++++ Quoted text

# 90's Music



## Lil_D (Nov 27, 2006)

I sorda got bored of the electronica music that I have since I have been listening to it most of my life I have decided to add some old skool early 90's music so far I have downloaded Ice Ice Baby, a few NKOTB not gonna lie I dig some of their songs. hehe Now when I listen to their music it's very cheesy back when I was 11 they were the bomb hehe. and I'm trying to DL Good Vibrations but it won't let me it's driving me nutts. 

What were some of your favorite songs back in the 90's?


~D


----------



## GreekChick (Nov 29, 2006)

Ace of Base, all the "Night at the Roxbury" tunes haha, as well as Backstreet Boys, Spice Girls, etc etc


----------



## mzcelaneous (Nov 29, 2006)

Oh my gosh...early 90's music, especially hip-hop, is my fave 
	

	
	
		
		

		
			





 From the top of my head:

Paula Abdul - Opposites Attract
A Tribe Called Quest - Check the Rhime
Hieroglyphics - '93 till infinity
Tracy Spencer - Tender Kisses
Boys II Men - End of the Road
Mariah Carey - Dreamlover
Gang Starr - Mass Appeal
Aaron Hall - I Miss You
Soundgarden - Black Hole Sun

So much more, but I've got to get back to work


----------



## Char1986 (Nov 29, 2006)

I loved (and still love)
-Better Than Ezra
-Gin Blossoms
-Jane's Addiction
-Spin Doctors
-Cake
-Hole
-Guster
-Third Eye Blind (the first album)


----------



## prinzessin784 (Nov 29, 2006)

anything Gin Blossoms!  They're still one of my favorite bands


----------



## Lil_D (Nov 30, 2006)

SWEET!!! I'm gonna have to DL some of those songs and artists too.


----------



## Corvs Queen (Nov 30, 2006)

*ANYTHING SMASHING PUMPKINS!!!*


----------

++++++++
++++ Dataset extract

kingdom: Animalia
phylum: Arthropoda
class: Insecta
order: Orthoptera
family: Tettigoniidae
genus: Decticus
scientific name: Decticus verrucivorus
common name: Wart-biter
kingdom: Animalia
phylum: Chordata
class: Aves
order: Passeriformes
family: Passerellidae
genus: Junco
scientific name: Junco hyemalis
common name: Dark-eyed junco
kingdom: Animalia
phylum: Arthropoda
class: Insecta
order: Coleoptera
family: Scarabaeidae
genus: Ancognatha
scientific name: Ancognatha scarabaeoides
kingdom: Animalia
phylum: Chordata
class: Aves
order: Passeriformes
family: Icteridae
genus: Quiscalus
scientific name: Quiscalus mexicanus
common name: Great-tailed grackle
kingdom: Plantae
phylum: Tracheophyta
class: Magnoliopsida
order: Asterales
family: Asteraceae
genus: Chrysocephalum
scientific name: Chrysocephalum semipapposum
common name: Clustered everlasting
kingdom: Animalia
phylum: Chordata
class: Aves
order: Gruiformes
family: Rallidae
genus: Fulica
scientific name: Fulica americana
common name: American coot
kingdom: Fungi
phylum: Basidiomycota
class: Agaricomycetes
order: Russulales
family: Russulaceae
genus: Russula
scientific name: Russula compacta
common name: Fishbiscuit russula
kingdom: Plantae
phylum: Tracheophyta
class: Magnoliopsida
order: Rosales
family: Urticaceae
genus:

++++++++

## Written problem 1
In the 90's music thread, which Third Eye Blind album does Char1986 name?
## Written problem 2
Reproduce the 90's music thread from "I sorda got" to "GreekChick (Nov 29, 2006)".
These records have no connection to the 90's music thread.

## Written answer 1
The first album.

## Written answer 2
I sorda got bored of the electronica music that I have since I have been listening to it most of my life I have decided to add some old skool early 90's music so far I have downloaded Ice Ice Baby, a few NKOTB not gonna lie I dig some of their songs. hehe Now when I listen to their music it's very cheesy back when I was 11 they were the bomb hehe. and I'm trying to DL Good Vibrations but it won't let me it's driving me nutts. 

What were some of your favorite songs back in the 90's?


~D


----------



## GreekChick (Nov 29, 2006)